As confident as Drexler is, the timing is risky. While J. Crew (JCG) is offering a better value proposition, it's going upscale at a moment when the average American consumer is scaling back on discretionary spending. In May the company revised its earnings guidance for the rest of the year, projecting that comparable-store sales growth will be flat or in the low single digits, which sent the company's stock from $49 in May to $28 in August.

And therein lies Drexler's dilemma. Wall Street wants to see growth, but the CEO doesn't want to go on a store-building binge, because if the chain is too far-flung even someone with Drexler's bandwidth won't be able to walk into every one of the stores - something he loves to do - and quiz associates about what they're seeing and hearing on the sales floor ("Which competitors' shopping bags are we seeing?" "Are customers complaining about designer prices yet?").

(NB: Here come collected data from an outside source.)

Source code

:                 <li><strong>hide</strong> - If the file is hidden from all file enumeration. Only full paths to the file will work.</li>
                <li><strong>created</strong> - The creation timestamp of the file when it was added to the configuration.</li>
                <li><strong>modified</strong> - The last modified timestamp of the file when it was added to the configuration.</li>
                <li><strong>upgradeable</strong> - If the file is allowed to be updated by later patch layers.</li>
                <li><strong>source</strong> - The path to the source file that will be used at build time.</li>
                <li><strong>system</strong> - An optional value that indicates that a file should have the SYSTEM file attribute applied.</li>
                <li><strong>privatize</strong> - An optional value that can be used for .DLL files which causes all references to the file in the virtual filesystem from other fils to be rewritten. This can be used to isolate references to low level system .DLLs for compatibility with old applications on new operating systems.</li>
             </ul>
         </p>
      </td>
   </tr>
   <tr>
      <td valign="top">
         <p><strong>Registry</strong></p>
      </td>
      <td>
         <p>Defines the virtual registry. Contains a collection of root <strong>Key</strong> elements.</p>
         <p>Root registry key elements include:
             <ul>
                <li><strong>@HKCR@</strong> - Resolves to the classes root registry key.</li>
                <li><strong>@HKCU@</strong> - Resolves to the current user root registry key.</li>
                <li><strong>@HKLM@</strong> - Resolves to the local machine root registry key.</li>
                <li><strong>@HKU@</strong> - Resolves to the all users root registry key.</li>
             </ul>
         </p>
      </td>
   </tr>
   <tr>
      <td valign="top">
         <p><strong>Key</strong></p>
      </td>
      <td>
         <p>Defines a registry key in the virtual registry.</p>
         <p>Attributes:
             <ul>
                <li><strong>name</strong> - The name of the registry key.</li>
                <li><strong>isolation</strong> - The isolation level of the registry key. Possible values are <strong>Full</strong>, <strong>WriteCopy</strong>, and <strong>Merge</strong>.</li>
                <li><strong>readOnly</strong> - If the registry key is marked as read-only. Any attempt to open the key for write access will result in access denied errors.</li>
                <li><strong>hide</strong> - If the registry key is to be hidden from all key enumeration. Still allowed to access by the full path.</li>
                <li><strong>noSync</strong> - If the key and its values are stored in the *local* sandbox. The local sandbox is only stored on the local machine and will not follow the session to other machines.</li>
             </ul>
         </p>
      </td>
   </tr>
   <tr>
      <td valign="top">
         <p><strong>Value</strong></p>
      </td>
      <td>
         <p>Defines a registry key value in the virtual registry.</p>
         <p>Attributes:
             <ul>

So the reason this master merchant is putting the fear of a recession into his staff is that he has seen fire and rain. Or more specifically, he made it rain cash at Gap (GPS, Fortune 500) for nearly two decades and then was fired in 2002 after a two-year slump. As Gap grew from 550 to more than 1,800 locations, Drexler's executive duties increasingly took him away from his favorite parts of being a merchant - the stores and the merchandise. He increasingly disagreed with the Fisher family, who controlled more than a third of the company. A bet on trendier, sexier clothes failed to pay off, and suddenly Drexler was out.

"The clothes got weird, and I went along with it," he says now. "But I'm not allowing it to happen here. Whatever we do here has to be consistent with the mission of J. Crew."

During his time at Gap, Drexler had cashed in more than $400 million in Gap stock options, so it was easy for him to pass up a $2 million severance package that came with a string attached - a nonsolicit clause, which would have made it tough for him to compete with Gap had he gone to work for a competitor.